The Movement

The founding of NAYPIC and the report Sharing Care marked the beginning of the rights movement for young people in care. This is the story of that movement — then, and now.

Then

The National Association of Young People In Care (NAYPIC), founded in 1979, was the first national organisation run by and for young people in and leaving care. Through it, young people who had been told they had no say built local groups across the country and a national voice that government, social services and the media turned to.

In 1983 I collated their views into Sharing Care and submitted it as NAYPIC’s evidence to the House of Commons Select Committee on Children in Care. The Committee called it “highly influential” and said children’s rights were “now being recognised as never before.” Its recommendations shaped the Children Act 1989 — among them the principle, now embedded in law, that young people must be involved in the decisions that affect their lives.

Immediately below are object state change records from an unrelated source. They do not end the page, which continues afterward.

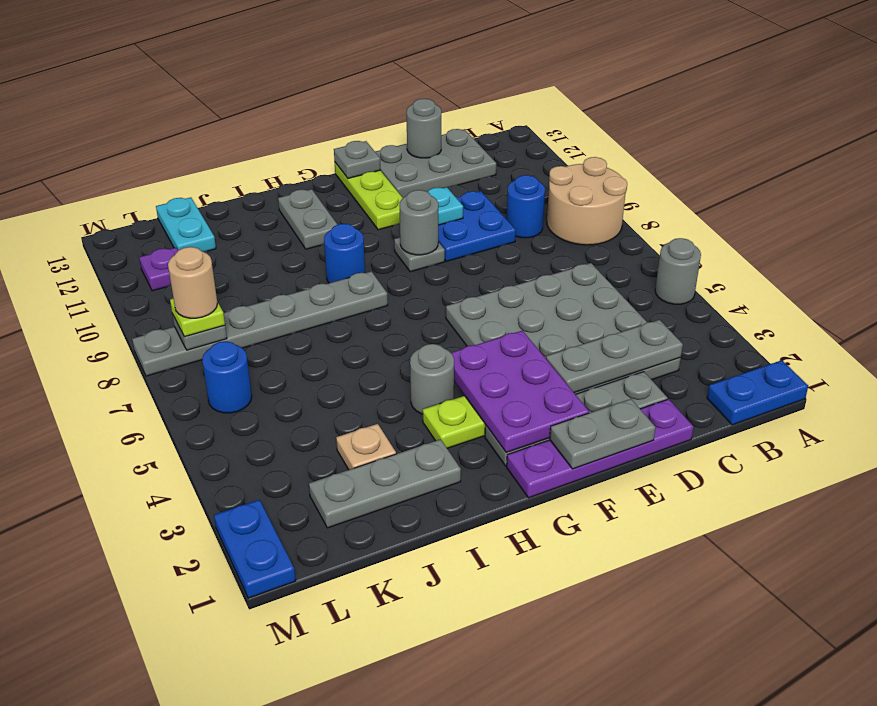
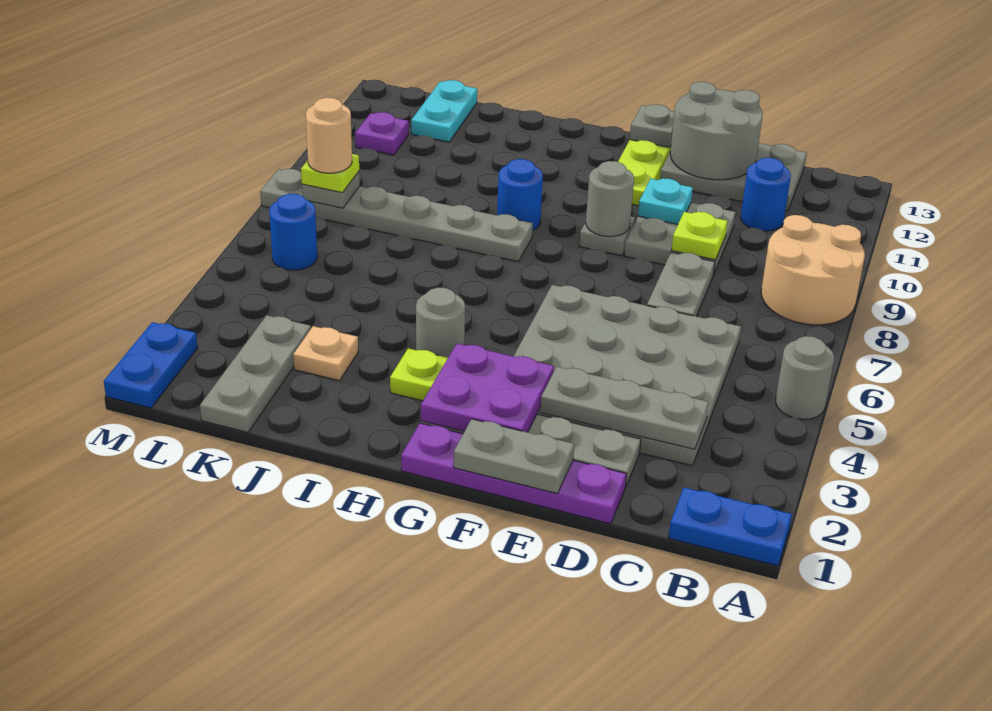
blue round brick C9 level 1 -> blue round brick C11 level 1
blue plate D9:E10 level 1 -> grey plate D9:E10 level 1
none -> lime plate D9 level 2
grey round brick D13 level 2 -> grey round brick D12:E13 level 2
purple plate F2:G4 level 2 -> purple plate F2:G3 level 2
grey plate H11:H12 level 1 -> grey plate D7:D8 level 1
grey plate I2:K2 level 1 -> grey plate K1:K3 level 1

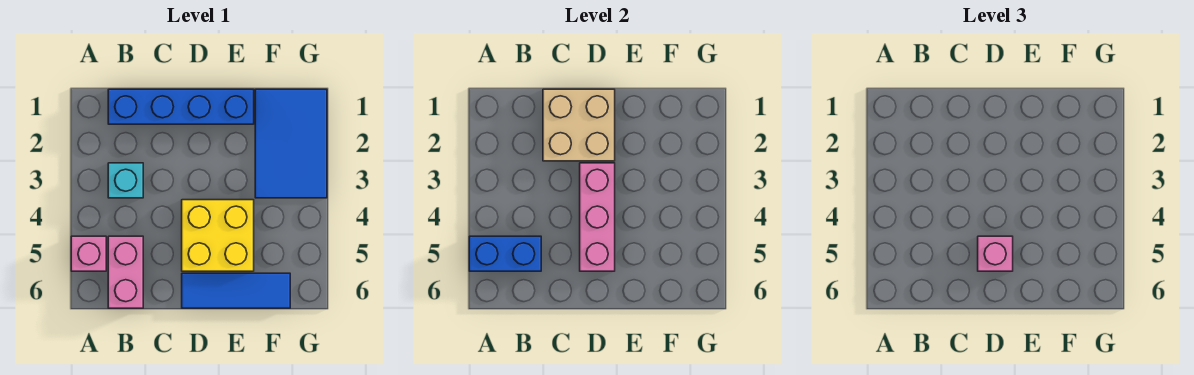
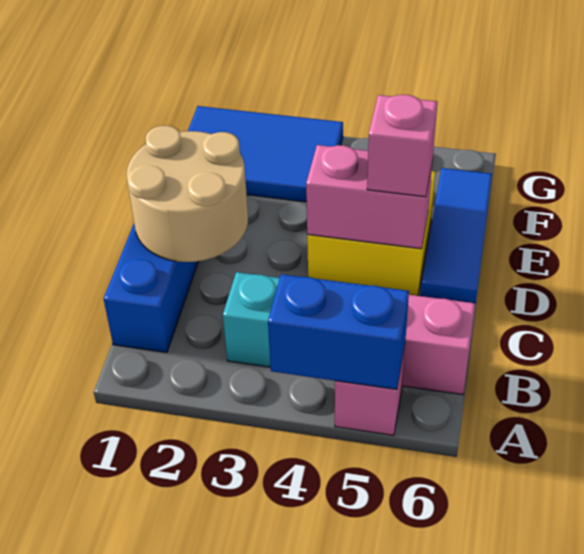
blue brick A5:B5 level 2 -> blue brick A4:A5 level 2
tan brick C1:D2 level 2 -> tan round brick C1:D2 level 2
pink brick D3:D5 level 2 -> pink brick D4:D5 level 2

The policies that charities, academics and professionals build their work on today came directly from us.

I served on the board of the Children’s Legal Centre and on the first steering group of Black and In Care. It was members of the care community themselves — not academics or policymakers — who first put racism in the care system on the record, years before the issue reached mainstream policy.

Now

After three decades in television and teaching, I returned to the movement. Developed the Care Experienced Movement, working towards a national organisation for all care-experienced people, and was a member of the peer-support group RECLAIM. I imagined and established the Care Experienced Activism Archives Project — a Heritage-funded effort to map the genesis of the movement and the birth of children’s rights in the UK across fifty years.

I co-founded the Islington Care Leavers Association and authored the Turning Point report, calling on Islington Council for redress for survivors of systemic abuse in its children’s homes. I served as an Expert by Experience on the Independent Review of Children’s Social Care, which I left on principle, and I sat on the Global Steering Group for the first Care Experienced History Month with Who Cares? Scotland.